Le fétichisme du pied (et de la chaussure féminine, son prolongement) indique le fantasme masculin, mais aussi sa suprématie sur l’homme (symbolisé par les lunettes). Incarnation du pouvoir (destructeur) de la femme, cette affiche laisse deviner que les rôles de dominant/dominé sont déjà distribués avant même que le film ne débute.

7. Paradis: espoir, de Ulrich Seidl

Nombreuses sont les affiches qui jouent des charmes des actrices mais pour Paradis: espoir, on assiste à un renversement des codes. 
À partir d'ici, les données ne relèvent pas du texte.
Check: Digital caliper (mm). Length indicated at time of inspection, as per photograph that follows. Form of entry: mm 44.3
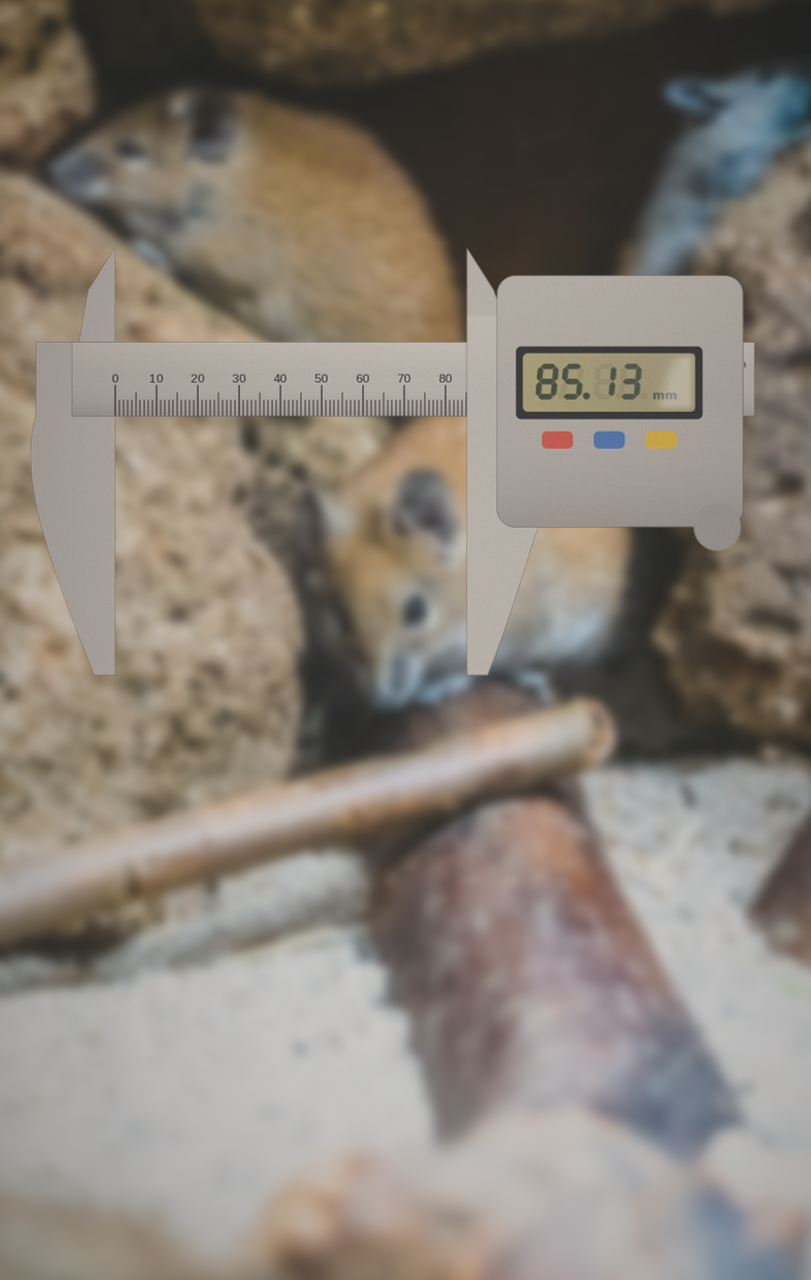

Présentant un trio d’adolescentes légèrement vêtues (une tête de gondole habituellement affriolante), l’affiche pervertit les attentes du spectateur en choisissant des corps atypiques, loin des critères de beauté des magazines. Dévoilant une chair dodue et ostensiblement dévoilée, la photographie ne cherche pas à émoustiller. Au contraire, elle crée un malaise perceptible à travers la crudité des poses et des corps.

Tandis que le regard des personnages est tendu vers un hors-champ invisible, le public, lui, demeure captif de cette vision iconoclaste, pas franchement «vendeuse» et pourtant fascinante. Le portrait d’une adolescence aux antipodes d’un Spring Breakers.

8. You’re Next, de Adam Wingard

Encore un film d’horreur dans ce top, et pour cause: You’re Next a joué la carte du bizarre pour attirer le public en salle. Montrant en plan poitrine un individu masqué, l’affiche intrigue. Sans compter que ledit masque (celui d’un loup) est recouvert de sang.

Distillant des éléments scénaristiques (une bande de personnages masqués attaque une famille), l'affiche fait tout de même le choix de ne pas dévoiler le visage des protagonistes, encore moins d’éventer le mystère de la menace. Le masque permet ainsi de teaser celui qui le contemple mais de lui laisser l’interprétation de qui se cache dessous. Un whodunit version affiche en somme.

9. I Used To Be Darker, de Matthew Porterfield

Sans être l’affiche de l’année, I Used To Be Darker a le mérite d’obliger le public à changer de perspective. Malgré l’amoncellement de codes classiques (une fille alanguie sur son lit et légèrement vêtue, encore), ce visuel, pour être apprécié, contraint à un exercice de contorsion.

Inconsciemment, sans même le vouloir, on se retrouve naturellement à pencher la tête sur le côté pour être dans le «bon sens». Cette gymnastique imposée offre ainsi la possibilité de voir des gens se dénuquer pour observer correctement la comédienne. Sachant que les affiches fleurissent pour la plupart dans des lieux publics, il est amusant d’imaginer le nombre de spectateurs qui ont du choper un torticolis!

10. Les Rencontres d’après minuit, de Yann Gonzalez

Bien que l’illustration paraisse enfantine dans le choix des couleurs pastel et des formes arrondies, l’affiche des Rencontres d’après minuit n’est pas franchement destinée aux petites têtes blondes. Des personnages nus s’enlacent, s’embrassent, couples hétérosexuels ou homosexuels, extatiques, repus de plaisir ou simplement endormis.

Symbolisant la partouze géante à laquelle les héros du film sont conviés, l’affiche se veut plus soft que le film mais la polémique entourant le visuel de L’Inconnu du lac nous a rappelé, l'an dernier, que le puritanisme est encore de mise. D’où l’intelligence du concepteur de cette affiche qui a assumé la thématique du film (une sexualité débridée) tout en nimbant son illustration d’un trait naïf.